“Received, Used, or Followed”: State ex rel. Ayers v. Sackett (2025)
Fortifies Ohio’s Public-Records Duty and Dispels Exhaustion Myth for Inmate Requesters
Supreme Court of Ohio – Slip Opinion No. 2025-Ohio-2115, decided 18 June 2025
1. Introduction
State ex rel. Ayers v. Sackett is the Supreme Court of Ohio’s most recent public-records decision, handed down on 18 June 2025. The case sits at the intersection of three recurring themes:
- public-records rights under R.C. 149.43 (the Ohio Public Records Act);
- the obligations of privately-operated prisons (CoreCivic in this instance) that are nonetheless “public offices” for records purposes; and
- the procedural hurdles—or lack thereof—that incarcerated requesters must overcome before invoking mandamus.
Relator Ronald Ayers, an inmate at the Lake Erie Correctional Institution when the requests were made, sought two distinct items:
- body-worn and fixed-camera footage of an 31 August 2023 cell search (“shakedown”), and
- the Department of Administrative Services’ (DAS) general record-retention schedule.
Respondent Laura Sackett, the prison’s records custodian, denied both requests, triggering Ayers’s original mandamus action in the Supreme Court. The Court:
- held that exhaustion of the prison grievance process is not a prerequisite to a public-records mandamus;
- found that video footage no longer existing is a complete defense to disclosure; but
- declared that a retention schedule—even one created by a different state agency—is a “public record” because it is “received and used or followed” by the prison;
- awarded Ayers $1,000 in statutory damages; and
- denied court costs (Ayers had filed an indigency affidavit).

• TRY IT
Answer these questions using the case summary on State ex rel. Ayers v. Sackett:
(a) On what date was the decision handed down?
(b) Which company operated the prison, according to the summary?
(c) How much did the Court award Ayers in statutory damages?
The data after this point comes from a separate source.

• RECORDED DATA
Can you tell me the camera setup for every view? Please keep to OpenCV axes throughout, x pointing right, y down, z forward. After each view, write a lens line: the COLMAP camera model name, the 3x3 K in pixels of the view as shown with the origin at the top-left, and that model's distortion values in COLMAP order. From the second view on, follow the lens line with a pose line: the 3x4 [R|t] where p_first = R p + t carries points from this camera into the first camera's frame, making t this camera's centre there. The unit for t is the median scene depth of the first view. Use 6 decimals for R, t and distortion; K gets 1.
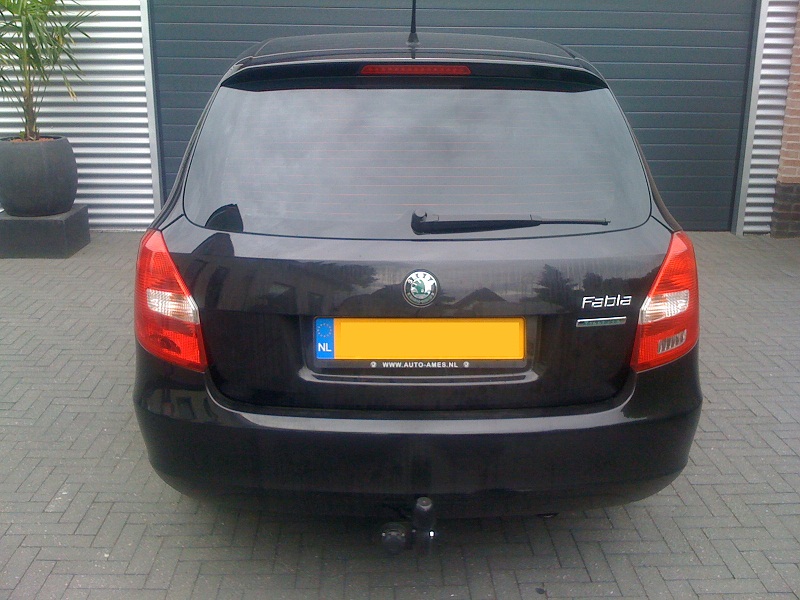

• ANSWER SECTION
(a) 18 June 2025
(b) CoreCivic
(c) $1,000